## Source extract
Affiliation:
1. BP Exploration
2. Schlumberger Riboud Product Center
3. Schlumberger Cambridge Research
4. Schlumberger-Doll Research
Abstract
Abstract
Flow rate and fluid type (phase) are two of the most fundamental parameters needed in characterizing well performance. Traditional methods of estimating these parameters, particularly for real-time detection and diagnosis of production anomalies, have been limited by sampling frequency and data quality. This paper presents field test results of a new type of downhole multiphase flowmeter, which confirm the value of permanent downhole metering. The meter contains only three sensors but is capable of direct multiphase flow rate and cut measurements without slip models, even in highly deviated, recirculating flow. The physics basis and flow loop tests are discussed.
Introduction
Well monitoring, surveillance, and problem diagnosis are critical parts of the production business and many production parameters are monitored in the process. Of these, flow rate and fluid type (phase) are two of the most fundamental of measurements. Over the years, many instruments have been used to collect and process flow data, including production logging tools, surface test separators, and surface multiphase flowmeters, but none of these provides a complete information solution.

(Extracted page text data)
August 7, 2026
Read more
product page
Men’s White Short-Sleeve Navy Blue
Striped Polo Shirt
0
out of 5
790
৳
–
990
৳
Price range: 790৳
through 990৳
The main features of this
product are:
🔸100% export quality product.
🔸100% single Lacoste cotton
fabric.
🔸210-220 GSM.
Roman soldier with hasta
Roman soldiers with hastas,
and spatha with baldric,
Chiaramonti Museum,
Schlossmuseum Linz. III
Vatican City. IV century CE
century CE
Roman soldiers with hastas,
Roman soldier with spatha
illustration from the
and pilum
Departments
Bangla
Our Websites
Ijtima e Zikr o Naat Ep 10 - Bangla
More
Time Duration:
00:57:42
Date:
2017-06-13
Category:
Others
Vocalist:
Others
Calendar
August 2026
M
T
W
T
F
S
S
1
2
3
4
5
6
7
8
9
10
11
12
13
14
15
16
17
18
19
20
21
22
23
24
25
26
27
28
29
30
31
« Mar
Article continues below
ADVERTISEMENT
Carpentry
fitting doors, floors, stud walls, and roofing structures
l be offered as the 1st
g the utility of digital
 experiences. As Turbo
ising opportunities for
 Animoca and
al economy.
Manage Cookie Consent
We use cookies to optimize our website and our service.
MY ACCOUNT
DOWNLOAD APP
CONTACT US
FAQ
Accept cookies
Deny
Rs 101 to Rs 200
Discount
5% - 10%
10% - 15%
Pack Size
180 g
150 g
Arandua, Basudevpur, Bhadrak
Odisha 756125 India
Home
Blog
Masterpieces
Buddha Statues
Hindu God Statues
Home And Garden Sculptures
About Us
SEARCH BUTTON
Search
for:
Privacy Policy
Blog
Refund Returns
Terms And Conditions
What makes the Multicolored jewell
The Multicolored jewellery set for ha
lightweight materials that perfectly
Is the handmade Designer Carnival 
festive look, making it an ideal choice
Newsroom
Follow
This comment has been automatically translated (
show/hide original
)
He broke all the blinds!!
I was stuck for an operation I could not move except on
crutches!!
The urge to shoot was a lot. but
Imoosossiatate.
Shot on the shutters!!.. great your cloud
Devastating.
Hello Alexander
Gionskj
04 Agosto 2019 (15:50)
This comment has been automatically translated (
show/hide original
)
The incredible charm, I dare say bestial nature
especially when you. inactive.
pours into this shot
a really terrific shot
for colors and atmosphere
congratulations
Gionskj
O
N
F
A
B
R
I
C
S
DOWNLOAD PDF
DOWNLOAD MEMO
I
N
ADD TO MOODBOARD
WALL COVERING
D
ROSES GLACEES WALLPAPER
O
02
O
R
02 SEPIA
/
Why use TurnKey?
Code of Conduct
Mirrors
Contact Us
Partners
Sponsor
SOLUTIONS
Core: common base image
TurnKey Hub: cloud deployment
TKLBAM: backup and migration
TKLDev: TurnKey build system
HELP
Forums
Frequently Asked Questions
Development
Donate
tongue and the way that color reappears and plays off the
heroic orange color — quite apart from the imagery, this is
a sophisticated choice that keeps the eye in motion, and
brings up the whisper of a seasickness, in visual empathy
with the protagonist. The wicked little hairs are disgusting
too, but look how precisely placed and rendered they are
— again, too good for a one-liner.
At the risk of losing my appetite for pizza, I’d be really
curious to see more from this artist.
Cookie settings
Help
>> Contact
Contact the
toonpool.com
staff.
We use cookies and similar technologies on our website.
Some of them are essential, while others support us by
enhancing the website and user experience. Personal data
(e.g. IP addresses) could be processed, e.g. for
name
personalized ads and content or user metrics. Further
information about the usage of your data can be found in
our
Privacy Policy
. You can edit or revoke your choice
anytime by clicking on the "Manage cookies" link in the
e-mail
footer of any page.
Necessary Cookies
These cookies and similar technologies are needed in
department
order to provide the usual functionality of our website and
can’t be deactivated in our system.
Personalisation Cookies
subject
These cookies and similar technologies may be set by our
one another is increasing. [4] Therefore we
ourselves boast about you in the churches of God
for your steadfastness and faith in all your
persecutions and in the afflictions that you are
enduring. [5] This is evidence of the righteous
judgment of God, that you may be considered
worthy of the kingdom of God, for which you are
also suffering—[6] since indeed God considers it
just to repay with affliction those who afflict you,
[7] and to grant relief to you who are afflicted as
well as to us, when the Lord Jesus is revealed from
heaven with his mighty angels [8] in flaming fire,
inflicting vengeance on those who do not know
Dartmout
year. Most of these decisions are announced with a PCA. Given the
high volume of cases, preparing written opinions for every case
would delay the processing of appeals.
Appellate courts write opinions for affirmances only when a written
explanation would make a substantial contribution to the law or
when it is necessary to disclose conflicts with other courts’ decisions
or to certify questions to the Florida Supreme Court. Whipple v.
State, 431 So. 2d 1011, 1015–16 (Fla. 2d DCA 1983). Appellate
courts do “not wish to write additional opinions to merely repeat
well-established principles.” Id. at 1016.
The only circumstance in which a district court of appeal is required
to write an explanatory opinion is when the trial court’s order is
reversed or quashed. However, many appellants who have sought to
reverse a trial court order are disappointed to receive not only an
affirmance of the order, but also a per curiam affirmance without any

## Your tasks
(1) Update the section of the downhole flowmeter paper that opens with the words containing "Introduction" and closes with "complete information solution.", putting "devices" in place of "instruments".
(2) According to the downhole flowmeter paper, how many sensors does the new meter contain?
(3) Pick up the downhole flowmeter paper right after its last sentence and keep writing.

## Response list
(1)
Introduction
Well monitoring, surveillance, and problem diagnosis are critical parts of the production business and many production parameters are monitored in the process. Of these, flow rate and fluid type (phase) are two of the most fundamental of measurements. Over the years, many devices have been used to collect and process flow data, including production logging tools, surface test separators, and surface multiphase flowmeters, but none of these provides a complete information solution.

(2) Three.

(3)
Production logs provide flow information as a function of depth, but only intermittently in time. In addition, production logging tools are complicated, especially those designed for deviations beyond 45° from vertical, where sophisticated hardware with arrays of sensors must be combined with empirical slip models to cope with nonuniform and unsteady flows. Nevertheless, production logging tools are routinely used to update reservoir models and diagnose problems. In some cases, problems are discovered when using these tools that would never be diagnosed on the basis of surface measurements.1
A traditional method of flow analysis relies on routine periodic production testing through a separator and back allocation of production over the intervals between tests. Restricted access to a test separator often imposes constraints on when this information can be gathered, and the empirical relationships used to estimate rate between valid tests is often hampered by errors and uncertainties associated with varying flow conditions and data limitations.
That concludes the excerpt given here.